Nissan has teased its newest electric vehicle, a crossover EV aiming to reboot the successes of the Leaf atop a whole new platform. The first details of the compact SUV were shared this week, with the as-yet-unnamed EV potentially slotting in under the Nissan Ariya which the automaker announced last year.
Production of the Ariya has been pushed back slightly, with Nissan blaming the ongoing semiconductor shortage for delays in the all-electric SUV’s arrival. The current roadmap sees it launching in Japan around the end of the year, and spreading to the US and Europe sometime early in 2022.

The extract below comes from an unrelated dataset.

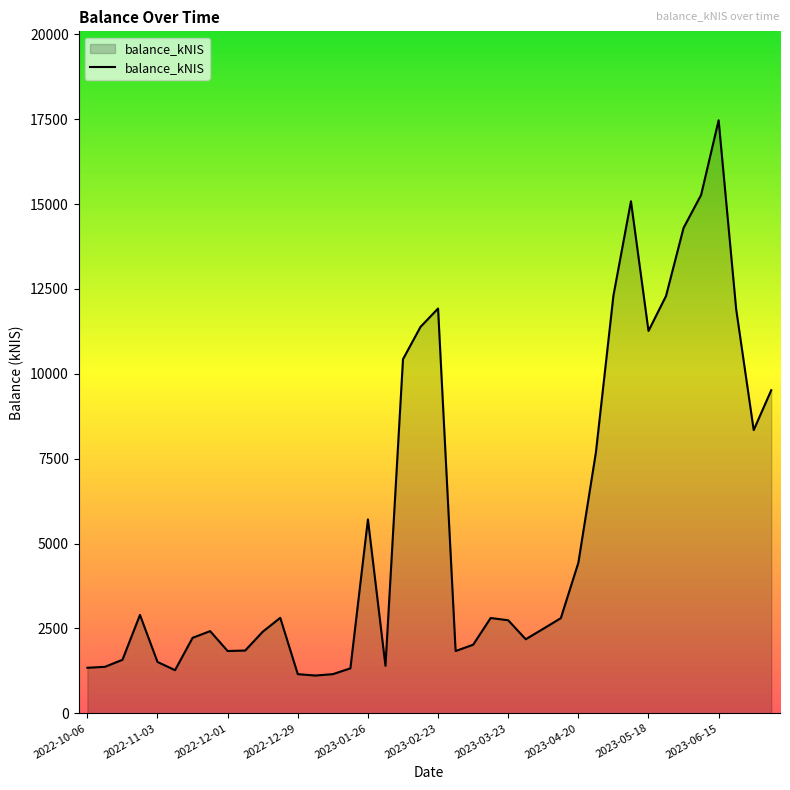

What is the maximum value shown in the chart?

17467.0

However that hold-up isn’t stopping Nissan from looking ahead, particularly when it comes to replacing the affordable but aging Leaf electric hatchback. That led the charge for attainable mass-market EVs when it launched, but has been increasingly overshadowed by newer, more capable rivals in recent years. With the appetite of the car-buying market for more upright, flexible crossovers and SUVs, it comes as little surprise that Nissan is looking to that form-factor for its Leaf replacement.
The first hints of the car were revealed this week, as part of Nissan’s £1 billion ($1.41 billion) electrification push. Branded “Nissan EV36Zero,” the plan will see an uptick in battery manufacturing among other things, as the automaker attempts to regain its momentum in EVs. A new “gigafactory” in the UK could eventually produce up to 35 GWh of battery capacity.

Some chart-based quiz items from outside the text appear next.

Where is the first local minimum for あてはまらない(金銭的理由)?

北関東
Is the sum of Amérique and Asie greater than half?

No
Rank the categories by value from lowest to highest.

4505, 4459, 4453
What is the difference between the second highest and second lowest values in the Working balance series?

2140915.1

Nissan is playing full details of the new EV close to its chest at present. However, we do know that it’ll be based on the CMF-EV platform which was developed through the Renault–Nissan–Mitsubishi Alliance partnership. The “Common Module Family for Electric Vehicles” was designed to be flexible enough to underpin everything from sedans through to compact crossovers and SUVs, with different battery pack sizes and heights.
It’ll also address one of the biggest issues the Leaf EV faces, around heat and charging efficiency. Because the electric hatchback relies on ambient pre-conditioning for the battery, charging rates in extremes of high or low temperature – such as during the height of summer, or the depths of winter – can be dramatically slower. With the CMF-EV platform, in contrast, a new heat management system will tackle that.

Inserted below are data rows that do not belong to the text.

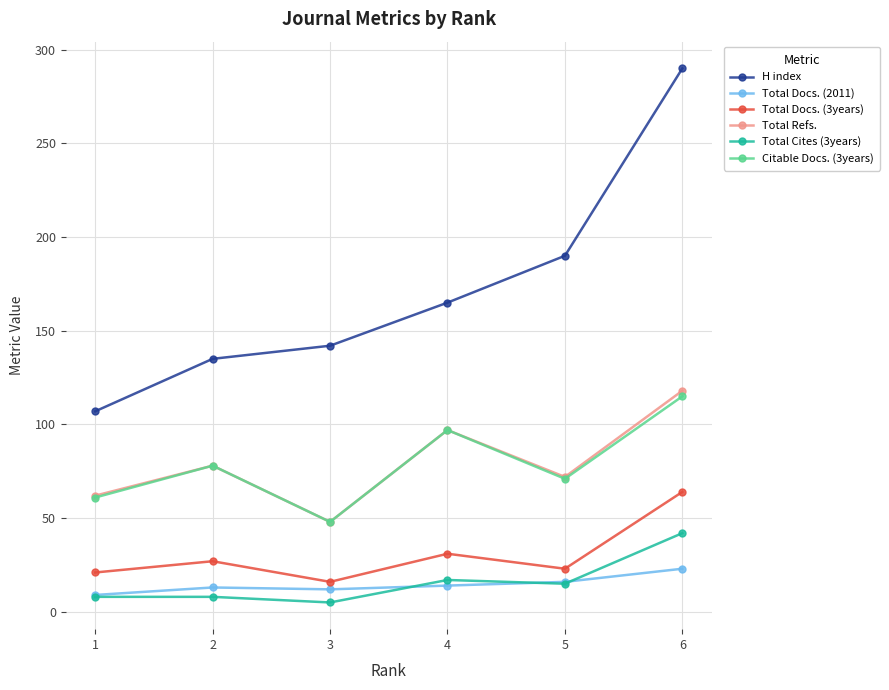

What is the sum of the Total Refs. values at 4 and 6?

215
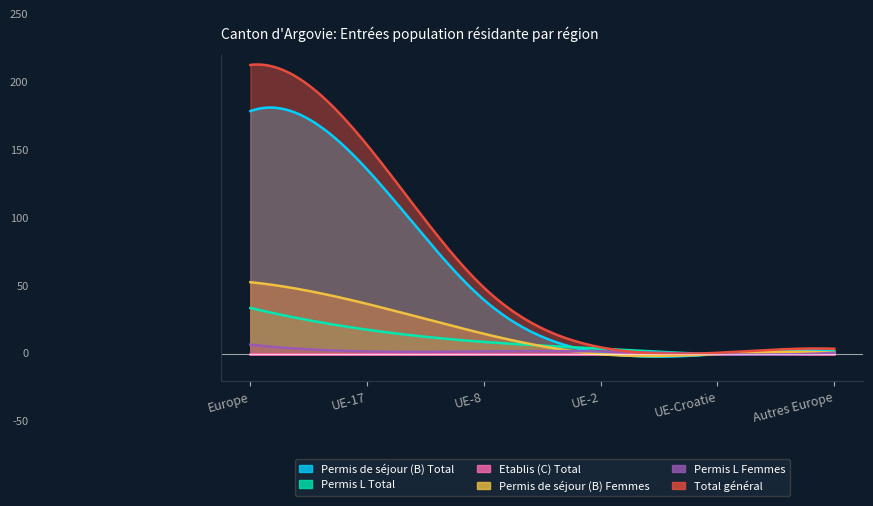

What is the difference between the Permis L Femmes values at Autres Europe and UE-8?

1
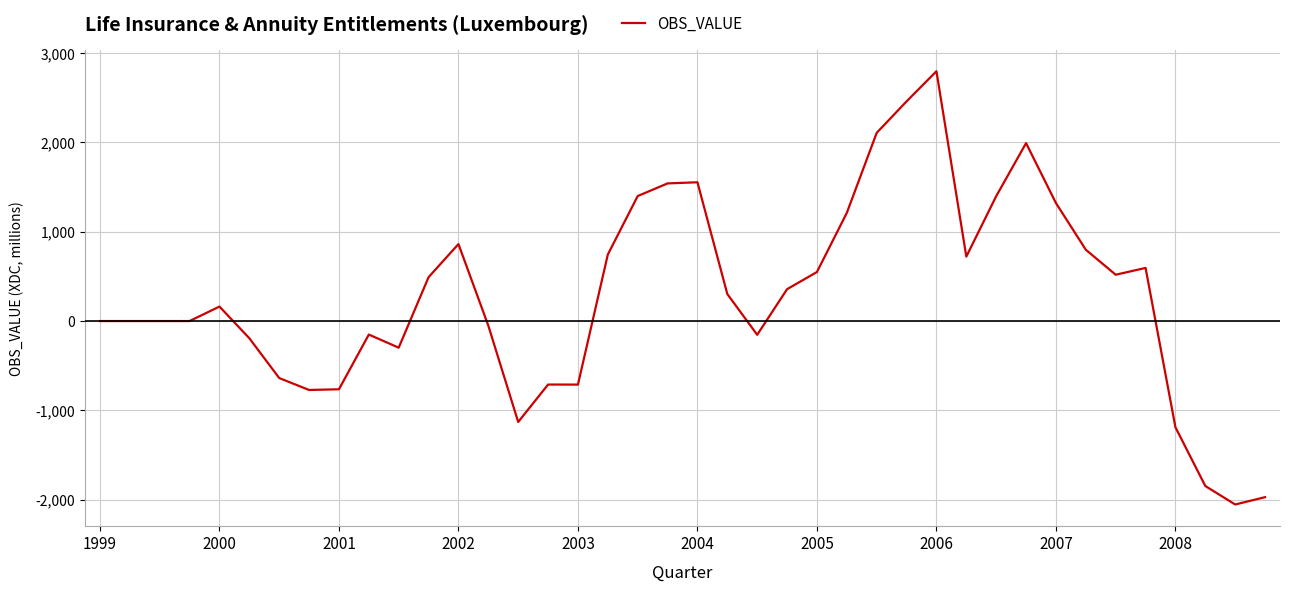

What is the greatest value displayed?

2794.9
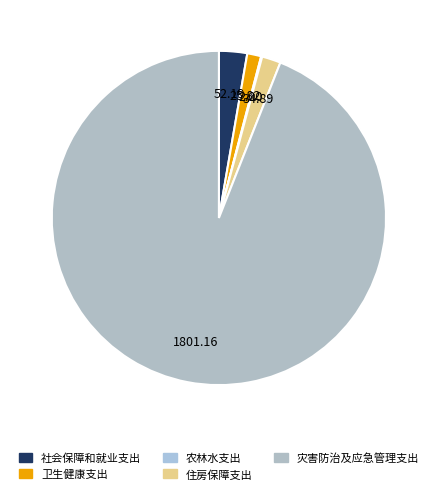

Count the number of slices in the pie.

5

There’s also the flexibility to offer single or dual motor designs, for two- or four-wheel drive, and of course the change in packaging for motors and batteries means the sort of cabin space from a model in the category one size above.
Nissan says that it to make up to 100,000 of the new crossover EVs each year, with at least part of that production taking place at its Sunderland Plant in the UK. It’ll be designed for global markets, the automaker says, with Sunderland-built cars exported to Europe. Other production locations will be confirmed closer to the vehicle’s launch.
While factors like overall size are yet to be confirmed, it seems likely that the new electric crossover will be smaller than the Ariya. We’ve already seen Renault experiment with the CMF-EV platform in a similar way, with its Megane eVision concept crossover. Nissan has previously committed to being carbon neutral by 2050.